= Rabinowitsch trick =

Mathematical proof of Hilbert's Nullstellensatz

In mathematics, the Rabinowitsch trick, introduced by J. L. Rabinowitsch (1929),
is a short way of proving the general case of the Hilbert Nullstellensatz from an easier special case (the so-called weak Nullstellensatz), by introducing an extra variable.

The Rabinowitsch trick goes as follows. Let $K$ be an algebraically closed field. Suppose the polynomial $f$ in $K[x_1, \dots, x_n]$ vanishes whenever all polynomials $f_1, \dots, f_m$ vanish.

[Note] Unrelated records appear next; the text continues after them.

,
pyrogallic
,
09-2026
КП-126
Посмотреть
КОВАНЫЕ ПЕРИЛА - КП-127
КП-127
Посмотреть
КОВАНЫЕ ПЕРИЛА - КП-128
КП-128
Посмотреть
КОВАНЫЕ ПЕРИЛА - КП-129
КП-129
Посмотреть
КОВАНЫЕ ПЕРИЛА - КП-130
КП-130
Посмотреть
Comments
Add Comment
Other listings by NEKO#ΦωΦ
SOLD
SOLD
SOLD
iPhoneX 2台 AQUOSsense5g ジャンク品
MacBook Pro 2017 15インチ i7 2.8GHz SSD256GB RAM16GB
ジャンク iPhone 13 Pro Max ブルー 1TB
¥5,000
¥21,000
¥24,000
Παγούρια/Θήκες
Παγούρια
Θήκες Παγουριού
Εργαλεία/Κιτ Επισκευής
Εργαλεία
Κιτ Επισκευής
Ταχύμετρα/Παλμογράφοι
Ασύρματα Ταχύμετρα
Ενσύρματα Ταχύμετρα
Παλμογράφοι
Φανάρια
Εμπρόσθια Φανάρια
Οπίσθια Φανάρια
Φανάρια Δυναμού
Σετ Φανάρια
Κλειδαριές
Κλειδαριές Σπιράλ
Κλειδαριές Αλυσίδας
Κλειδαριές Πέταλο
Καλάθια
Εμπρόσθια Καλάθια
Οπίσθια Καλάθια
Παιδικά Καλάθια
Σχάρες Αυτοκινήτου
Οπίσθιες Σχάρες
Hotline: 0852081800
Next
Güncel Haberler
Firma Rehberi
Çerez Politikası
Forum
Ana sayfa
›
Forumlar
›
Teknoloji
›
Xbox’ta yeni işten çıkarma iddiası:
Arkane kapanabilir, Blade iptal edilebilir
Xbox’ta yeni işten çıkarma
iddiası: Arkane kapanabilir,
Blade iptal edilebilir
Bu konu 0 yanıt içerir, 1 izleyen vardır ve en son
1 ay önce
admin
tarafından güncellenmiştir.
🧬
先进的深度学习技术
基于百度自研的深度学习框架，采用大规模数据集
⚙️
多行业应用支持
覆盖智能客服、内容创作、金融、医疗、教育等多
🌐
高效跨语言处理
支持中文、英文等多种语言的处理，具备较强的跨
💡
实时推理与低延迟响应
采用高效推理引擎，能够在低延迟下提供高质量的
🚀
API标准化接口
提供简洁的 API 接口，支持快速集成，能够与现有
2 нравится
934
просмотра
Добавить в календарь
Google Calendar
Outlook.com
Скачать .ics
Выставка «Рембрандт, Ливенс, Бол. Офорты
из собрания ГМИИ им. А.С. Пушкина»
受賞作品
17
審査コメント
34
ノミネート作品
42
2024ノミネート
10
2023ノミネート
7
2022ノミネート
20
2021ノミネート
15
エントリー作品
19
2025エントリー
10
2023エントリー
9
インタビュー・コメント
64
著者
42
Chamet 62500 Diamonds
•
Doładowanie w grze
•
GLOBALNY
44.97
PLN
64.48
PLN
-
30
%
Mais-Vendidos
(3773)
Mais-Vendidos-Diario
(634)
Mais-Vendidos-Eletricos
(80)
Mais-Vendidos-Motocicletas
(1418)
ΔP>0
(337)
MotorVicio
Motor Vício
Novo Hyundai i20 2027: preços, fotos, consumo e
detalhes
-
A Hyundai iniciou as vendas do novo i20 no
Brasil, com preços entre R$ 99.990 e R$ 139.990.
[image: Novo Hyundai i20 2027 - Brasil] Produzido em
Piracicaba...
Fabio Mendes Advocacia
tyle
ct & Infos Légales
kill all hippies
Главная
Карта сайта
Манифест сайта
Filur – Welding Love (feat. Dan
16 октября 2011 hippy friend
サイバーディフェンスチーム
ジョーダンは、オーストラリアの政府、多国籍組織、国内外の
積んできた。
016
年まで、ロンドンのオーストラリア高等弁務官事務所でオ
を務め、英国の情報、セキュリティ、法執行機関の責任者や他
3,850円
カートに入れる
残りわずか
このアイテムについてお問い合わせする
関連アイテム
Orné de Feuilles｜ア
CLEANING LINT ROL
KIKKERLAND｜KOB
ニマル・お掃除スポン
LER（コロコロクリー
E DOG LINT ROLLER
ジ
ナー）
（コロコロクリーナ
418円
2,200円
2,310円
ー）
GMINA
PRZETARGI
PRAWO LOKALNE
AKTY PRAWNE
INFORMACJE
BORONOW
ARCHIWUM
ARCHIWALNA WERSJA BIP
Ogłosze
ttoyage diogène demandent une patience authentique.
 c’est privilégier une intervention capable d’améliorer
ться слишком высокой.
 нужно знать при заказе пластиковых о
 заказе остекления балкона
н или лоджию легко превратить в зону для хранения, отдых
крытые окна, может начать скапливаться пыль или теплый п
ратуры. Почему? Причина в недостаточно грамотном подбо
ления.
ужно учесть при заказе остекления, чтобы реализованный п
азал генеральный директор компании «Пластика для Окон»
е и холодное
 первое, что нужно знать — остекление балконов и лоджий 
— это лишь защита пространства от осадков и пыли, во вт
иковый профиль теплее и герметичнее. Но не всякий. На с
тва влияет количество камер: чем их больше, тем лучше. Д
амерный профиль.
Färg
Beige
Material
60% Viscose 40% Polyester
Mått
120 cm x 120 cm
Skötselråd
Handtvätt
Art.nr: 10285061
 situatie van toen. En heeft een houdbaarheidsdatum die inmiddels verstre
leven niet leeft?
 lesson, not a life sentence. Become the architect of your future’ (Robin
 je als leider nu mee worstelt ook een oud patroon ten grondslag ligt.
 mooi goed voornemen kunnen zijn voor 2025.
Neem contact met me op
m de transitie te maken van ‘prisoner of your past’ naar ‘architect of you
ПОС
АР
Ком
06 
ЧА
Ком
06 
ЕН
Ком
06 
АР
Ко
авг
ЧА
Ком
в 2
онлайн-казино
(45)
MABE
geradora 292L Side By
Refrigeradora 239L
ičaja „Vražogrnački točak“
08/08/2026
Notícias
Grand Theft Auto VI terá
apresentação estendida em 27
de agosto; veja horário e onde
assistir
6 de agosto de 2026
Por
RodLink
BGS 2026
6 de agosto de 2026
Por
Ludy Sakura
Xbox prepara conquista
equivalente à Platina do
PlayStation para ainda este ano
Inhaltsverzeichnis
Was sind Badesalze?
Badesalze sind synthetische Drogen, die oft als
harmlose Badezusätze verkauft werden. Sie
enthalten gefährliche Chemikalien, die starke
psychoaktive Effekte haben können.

Then the polynomials $f_1, \dots, f_m, 1 - x_0 f$ have no common zeros (where we have introduced a new variable $x_0$), so by the weak Nullstellensatz for $K[x_0, \dots, x_n]$ they generate the unit ideal of $K[x_0, \dots, x_n]$. Spelt out, this means there are polynomials $g_0,g_1,\dots,g_m \in K[x_0,x_1,\dots,x_n]$ such that
 $1 = g_0(x_0,x_1,\dots,x_n) (1 - x_0 f(x_1,\dots,x_n)) + \sum_{i=1}^m g_i(x_0,x_1,\dots,x_n) f_i(x_1,\dots,x_n)$
as an equality of elements of the polynomial ring $K[x_0,x_1,\dots,x_n]$. Since $x_0,x_1,\dots,x_n$ are free variables, this equality continues to hold if expressions are substituted for some of the variables; in particular, it follows from substituting $x_0 = 1/f(x_1,\dots,x_n)$ that
 $1 = \sum_{i=1}^m g_i(1/f(x_1,\dots,x_n),x_1,\dots,x_n) f_i(x_1,\dots,x_n)$
as elements of the field of rational functions $K(x_1,\dots,x_n)$, the field of fractions of the polynomial ring $K[x_1,\dots,x_n]$. Moreover, the only expressions that occur in the denominators of the right hand side are $f$ and powers of $f$, so rewriting that right hand side to have a common denominator results in an equality on the form
 $1 = \frac{ \sum_{i=1}^m h_i(x_1,\dots,x_n) f_i(x_1,\dots,x_n) }{f(x_1,\dots,x_n)^r}$
for some natural number $r$ and polynomials $h_1,\dots,h_m \in K[x_1,\dots,x_n]$. Hence
 $f(x_1,\dots,x_n)^r = \sum_{i=1}^m h_i(x_1,\dots,x_n) f_i(x_1,\dots,x_n),$
which literally states that $f^r$ lies in the ideal generated by $f_1, \dots, f_m$. This is the full version of the Nullstellensatz for $K[x_1, \dots, x_n]$.